When asked about whether the administration would roll back emissions regulations that led power plants to switch from burning coal to natural gas, Zinke said he would prefer for market forces to be the decisive factor. "We're not in the business of picking winners. The market should dictate it," he said. "Costs in the natural gas sector have gone down, primarily because of fracking and new technologies. We have an abundance of natural gas. The Marcellus, the Bakken and the Permian are all contributing to that."
For FERC, the order will likely have little effect on the agency's reviews of natural gas pipelines and export terminals.
Gas industry groups and environmental groups agreed that FERC would still have to comply with existing requirements in the National Environmental Policy Act, or NEPA, which ask federal agencies to consider the climate ramifications of their decisions. The White House under President Barack Obama had issued final guidance in August 2016 that asked agencies to do more on climate analysis, but Trump officially put an end to that March 28 when he issued the executive order, which began the process of pulling down Obama's environmental regulations, the largest of which is the U.S. EPA's Clean Power Plan.
Dena Wiggins, president and CEO of the Natural Gas Supply Association, contended that the FERC environmental review is sufficient without the climate guidance. "The existing NEPA project review process is already stringent, extensive and thorough," Wiggins said in a statement. The Obama administration, she said, had attempted to include "unquantifiable and speculative upstream impacts in an expanded guidance [and] risked hindering development of the very infrastructure that has enabled natural gas to reduce emissions."
Conversely, Anne Havemann, general counsel for the Chesapeake Climate Action Network, panned Trump's executive order, saying it put the interest of the fossil fuel industry ahead of the well-being of the rest of the world and future generations. She called it "reckless, cynical, and arrogant."
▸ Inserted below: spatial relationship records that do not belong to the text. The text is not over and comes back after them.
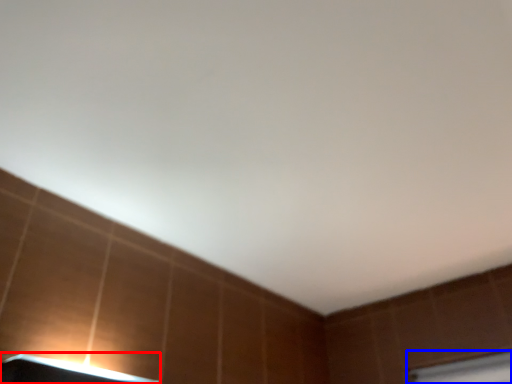
Question: Which point is further to the camera, lamp (highlighted by a red box) or window frame (highlighted by a blue box)?

Choices:
 (A) lamp
 (B) window frame

Answer: (B)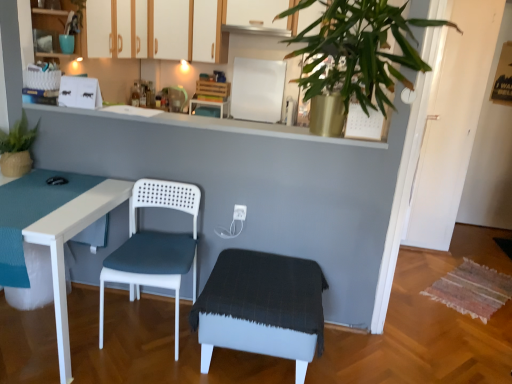
Question: Is matte green plant at left taller or shorter than matte blue cup at upper left, marked as the first cabinetry in a front-to-back arrangement?

Choices:
 (A) tall
 (B) short

Answer: (B)

Question: Is matte green plant at left wider or thinner than matte blue cup at upper left, positioned as the first cabinetry in left-to-right order?

Choices:
 (A) thin
 (B) wide

Answer: (A)

Question: Considering the real-world distances, which object is farthest from the white matte table at left?

Choices:
 (A) teal glossy cup at upper left
 (B) white matte cabinet at upper center, the first cabinetry in the right-to-left sequence
 (C) white plastic electric outlet at center
 (D) white plastic chair at center
 (E) white wood cabinets at upper center, which ranks as the second cabinetry in back-to-front order

Answer: (B)

Question: Which object is positioned closest to the white fabric step stool at center?

Choices:
 (A) white matte table at left
 (B) white plastic electric outlet at center
 (C) matte blue cup at upper left, marked as the 3th cabinetry in a back-to-front arrangement
 (D) white wood cabinets at upper center, which ranks as the second cabinetry in back-to-front order
 (E) teal glossy cup at upper left

Answer: (B)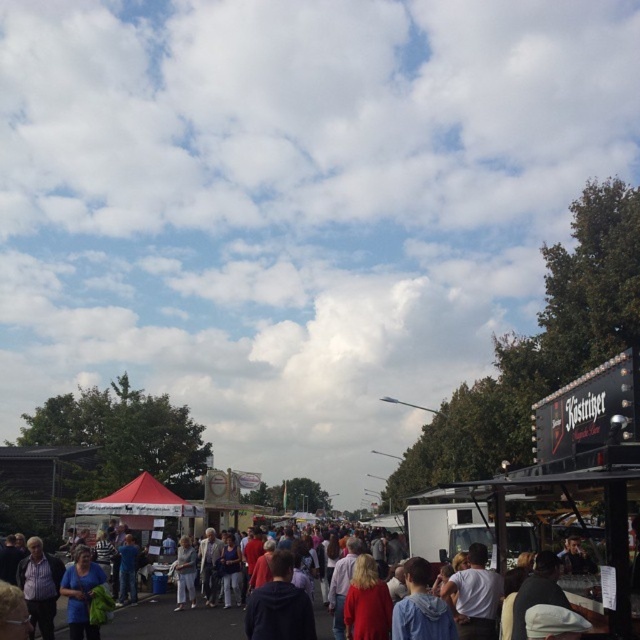
Who is positioned more to the left, dark blue hoodie at center or blue cotton shirt at lower left?

From the viewer's perspective, blue cotton shirt at lower left appears more on the left side.

Can you confirm if dark blue hoodie at center is positioned to the left of blue cotton shirt at lower left?

Incorrect, dark blue hoodie at center is not on the left side of blue cotton shirt at lower left.

Who is more forward, (310, 609) or (74, 595)?

Positioned in front is point (310, 609).

At what (x,y) coordinates should I click in order to perform the action: click on dark blue hoodie at center. Please return your answer as a coordinate pair (x, y). This screenshot has width=640, height=640. Looking at the image, I should click on (280, 605).

Which is behind, point (330, 620) or point (264, 582)?

The point (330, 620) is more distant.

Does point (138, 612) come behind point (310, 636)?

Yes, point (138, 612) is behind point (310, 636).

Does point (232, 616) come in front of point (300, 605)?

That is False.

Identify the location of matte blue hoodie at center. (173, 621).

Can you confirm if matte blue hoodie at center is positioned to the left of blue cotton shirt at lower left?

In fact, matte blue hoodie at center is to the right of blue cotton shirt at lower left.

Based on the photo, is matte blue hoodie at center behind blue cotton shirt at lower left?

But the order did not change the fact that FERC must still look at climate impacts, Havemann said. She pointed out that the Obama guidance itself said it was issued to "facilitate compliance with existing NEPA requirements."
Another Trump order, though, may present challenges to the industry. Also on March 28, Trump doubled down on his commitment to require pipeline builders and operators to use domestically produced steel despite industry concerns.
"We will transport American energy through American pipelines made with American steel," Trump said. "If you're going to build pipelines in this country, you're going to buy your steel and you're going to have it fabricated here. ... We believe in those really magnificent words: Made in the USA."
Some industry observers and participants have expressed concerns about the vagueness of the memorandum and the broad nature of the request for comment. Others have raised the issue of whether the U.S. has the appropriate manufacturing capabilities to produce the specific material and pipe that oil and gas transporters need.
"Our industry has found a few challenges with obtaining some pipeline materials and equipment that are American made," American Gas Association spokesman Jake Rubin said in a March 28 email. "Safety is the top priority for America's natural gas utilities. Our customers are our family, friends and neighbors and they rely on us to deliver natural gas safely and reliably. Our operations and ongoing maintenance of the natural gas delivery system can be severely impacted if the required materials are not readily available."